Text for analysis —

---

- Publisher: Tynesoft
- Designer: Brian Jobling
- Programmers: BBC/Electron Dave Mann Atari 8-bit Brian Jobling
- Platforms: Acorn Electron, Amiga, Atari 8-bit, Atari ST, BBC Micro, Commodore 64
- Release: 1986
- Genre: Platform

= Mouse Trap (1986 video game) =

1986 video game

Mouse Trap is a platform game written by Dave Mann (using the pseudonym Chris Robson) and published by Tynesoft in 1986 for the Acorn Electron and BBC Micro home computers. One year later the game was released for the Atari 8-bit computers, Atari ST, Amiga, and Commodore 64.

==Gameplay==

Marvin uses a swing to get to the second part of the level on Atari 8-bit.

The player takes on the role of a mouse named Marvin, who must complete 21 stages fraught with traps to reach a piece of cheese. The player must collect all the items (varying from cakes to balloons) from the level within a certain time, which will open an exit to which they must go to complete the level. Along the way, the player must avoid contact with moving (and stationary) objects (except platforms and elevators) and falling from too high a height, resulting in loss of life and restarting the level.

The in-game music is Golliwogg's Cakewalk from Children's Corner Suite, composed by Claude Debussy.

==Reception==
Mouse Trap received very mixed reviews. Michael Kohl for Aktueller Software Markt found the graphics "colorful and pretty to look at", recommending it to every Amiga user. Raze magazine criticized the "dated graphics and poor sound" and rated the game 37%.

---

Material supplied —
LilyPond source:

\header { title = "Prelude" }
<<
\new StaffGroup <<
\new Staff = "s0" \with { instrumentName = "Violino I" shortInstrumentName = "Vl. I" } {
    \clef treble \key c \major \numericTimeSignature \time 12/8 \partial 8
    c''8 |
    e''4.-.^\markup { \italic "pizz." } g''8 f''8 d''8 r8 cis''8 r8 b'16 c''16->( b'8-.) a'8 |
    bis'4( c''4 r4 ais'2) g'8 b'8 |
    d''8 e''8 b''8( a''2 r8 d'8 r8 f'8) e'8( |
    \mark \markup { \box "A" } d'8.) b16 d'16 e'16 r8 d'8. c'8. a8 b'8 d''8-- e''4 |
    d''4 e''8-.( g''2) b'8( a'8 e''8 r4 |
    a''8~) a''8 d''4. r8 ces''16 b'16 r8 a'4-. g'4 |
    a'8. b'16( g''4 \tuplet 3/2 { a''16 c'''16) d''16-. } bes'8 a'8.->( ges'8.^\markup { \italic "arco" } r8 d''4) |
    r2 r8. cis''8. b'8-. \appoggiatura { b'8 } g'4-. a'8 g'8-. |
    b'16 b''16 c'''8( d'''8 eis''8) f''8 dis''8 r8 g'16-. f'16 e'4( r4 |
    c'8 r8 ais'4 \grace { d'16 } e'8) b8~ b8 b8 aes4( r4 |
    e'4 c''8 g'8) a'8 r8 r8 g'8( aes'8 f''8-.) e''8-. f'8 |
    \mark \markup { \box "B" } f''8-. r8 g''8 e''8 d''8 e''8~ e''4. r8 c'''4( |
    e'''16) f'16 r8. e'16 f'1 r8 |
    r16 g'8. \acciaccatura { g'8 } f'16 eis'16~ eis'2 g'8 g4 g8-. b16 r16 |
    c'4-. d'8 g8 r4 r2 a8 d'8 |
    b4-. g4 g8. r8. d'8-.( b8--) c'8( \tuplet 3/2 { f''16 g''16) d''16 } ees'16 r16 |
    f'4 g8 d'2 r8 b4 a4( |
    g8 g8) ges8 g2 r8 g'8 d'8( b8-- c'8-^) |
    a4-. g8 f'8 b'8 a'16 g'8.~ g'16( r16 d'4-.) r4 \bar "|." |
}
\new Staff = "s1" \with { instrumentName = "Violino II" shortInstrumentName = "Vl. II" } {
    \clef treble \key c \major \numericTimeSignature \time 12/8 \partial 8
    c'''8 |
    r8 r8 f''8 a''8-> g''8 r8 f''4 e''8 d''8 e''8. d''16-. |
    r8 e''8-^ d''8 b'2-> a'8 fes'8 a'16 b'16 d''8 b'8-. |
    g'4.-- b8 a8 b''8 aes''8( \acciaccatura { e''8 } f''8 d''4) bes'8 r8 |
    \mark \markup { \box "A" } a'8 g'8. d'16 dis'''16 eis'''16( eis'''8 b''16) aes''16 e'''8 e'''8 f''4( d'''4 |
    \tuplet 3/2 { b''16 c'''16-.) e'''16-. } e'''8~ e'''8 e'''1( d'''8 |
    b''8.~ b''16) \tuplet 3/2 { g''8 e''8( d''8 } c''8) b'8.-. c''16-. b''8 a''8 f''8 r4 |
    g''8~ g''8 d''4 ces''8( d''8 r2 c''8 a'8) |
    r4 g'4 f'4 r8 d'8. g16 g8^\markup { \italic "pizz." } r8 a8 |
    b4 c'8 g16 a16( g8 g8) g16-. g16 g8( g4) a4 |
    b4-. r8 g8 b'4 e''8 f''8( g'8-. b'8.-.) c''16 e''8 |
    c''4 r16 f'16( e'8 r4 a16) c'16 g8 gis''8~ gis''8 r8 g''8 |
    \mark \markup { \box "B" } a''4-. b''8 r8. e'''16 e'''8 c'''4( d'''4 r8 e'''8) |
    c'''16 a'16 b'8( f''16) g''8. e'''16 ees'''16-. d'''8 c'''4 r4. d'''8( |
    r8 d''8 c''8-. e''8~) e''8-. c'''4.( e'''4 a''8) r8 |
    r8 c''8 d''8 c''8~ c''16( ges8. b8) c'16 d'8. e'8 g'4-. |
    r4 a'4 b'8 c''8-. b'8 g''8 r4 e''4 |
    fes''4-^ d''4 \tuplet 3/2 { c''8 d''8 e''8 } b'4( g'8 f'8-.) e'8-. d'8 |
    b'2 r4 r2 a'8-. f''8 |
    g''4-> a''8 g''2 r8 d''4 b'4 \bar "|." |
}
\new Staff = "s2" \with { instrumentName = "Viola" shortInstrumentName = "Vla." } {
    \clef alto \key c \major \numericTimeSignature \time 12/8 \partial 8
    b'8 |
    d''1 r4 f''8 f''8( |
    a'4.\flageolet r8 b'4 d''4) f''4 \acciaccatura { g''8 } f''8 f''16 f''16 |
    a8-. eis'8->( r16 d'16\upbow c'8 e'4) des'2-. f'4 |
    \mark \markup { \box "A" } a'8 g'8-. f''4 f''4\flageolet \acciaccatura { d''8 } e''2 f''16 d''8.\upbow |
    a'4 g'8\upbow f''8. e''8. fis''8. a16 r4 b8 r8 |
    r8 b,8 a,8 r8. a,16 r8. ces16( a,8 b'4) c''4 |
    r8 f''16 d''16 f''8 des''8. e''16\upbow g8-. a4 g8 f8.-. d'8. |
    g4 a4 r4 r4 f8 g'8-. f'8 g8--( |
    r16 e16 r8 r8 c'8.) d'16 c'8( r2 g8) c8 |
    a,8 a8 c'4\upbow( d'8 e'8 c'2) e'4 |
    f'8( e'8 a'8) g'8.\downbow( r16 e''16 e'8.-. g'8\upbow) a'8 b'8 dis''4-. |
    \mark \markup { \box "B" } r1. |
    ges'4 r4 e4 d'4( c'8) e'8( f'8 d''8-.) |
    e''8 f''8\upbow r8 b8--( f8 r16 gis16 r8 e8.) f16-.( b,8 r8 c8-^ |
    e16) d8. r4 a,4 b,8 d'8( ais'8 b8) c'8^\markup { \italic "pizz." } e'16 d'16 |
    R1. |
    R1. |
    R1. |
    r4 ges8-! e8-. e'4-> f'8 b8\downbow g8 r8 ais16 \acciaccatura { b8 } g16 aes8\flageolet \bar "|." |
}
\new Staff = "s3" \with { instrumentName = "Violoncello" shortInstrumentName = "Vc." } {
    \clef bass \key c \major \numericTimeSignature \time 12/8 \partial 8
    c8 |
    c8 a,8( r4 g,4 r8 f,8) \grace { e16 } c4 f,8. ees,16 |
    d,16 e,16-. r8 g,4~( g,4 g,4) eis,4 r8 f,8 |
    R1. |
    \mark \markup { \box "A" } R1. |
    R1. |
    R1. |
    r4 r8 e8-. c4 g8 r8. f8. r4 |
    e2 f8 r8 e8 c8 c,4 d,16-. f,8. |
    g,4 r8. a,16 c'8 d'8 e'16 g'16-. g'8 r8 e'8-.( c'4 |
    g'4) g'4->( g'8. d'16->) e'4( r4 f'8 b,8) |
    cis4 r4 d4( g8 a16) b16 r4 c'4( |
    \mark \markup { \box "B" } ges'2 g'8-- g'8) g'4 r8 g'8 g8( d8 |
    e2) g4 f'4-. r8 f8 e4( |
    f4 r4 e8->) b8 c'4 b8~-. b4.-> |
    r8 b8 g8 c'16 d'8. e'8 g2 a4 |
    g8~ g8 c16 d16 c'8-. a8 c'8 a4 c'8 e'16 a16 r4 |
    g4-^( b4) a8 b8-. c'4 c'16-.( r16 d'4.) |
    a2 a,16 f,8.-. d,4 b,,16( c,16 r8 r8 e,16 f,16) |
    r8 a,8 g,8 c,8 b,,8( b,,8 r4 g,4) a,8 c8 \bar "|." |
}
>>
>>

---

Problem requirements —
Can you copy the Mouse Trap article word for word, starting at the words "The in-game music" and stopping after "the game 37%."?

Answer box —
The in-game music is Golliwogg's Cakewalk from Children's Corner Suite, composed by Claude Debussy.

==Reception==
Mouse Trap received very mixed reviews. Michael Kohl for Aktueller Software Markt found the graphics "colorful and pretty to look at", recommending it to every Amiga user. Raze magazine criticized the "dated graphics and poor sound" and rated the game 37%.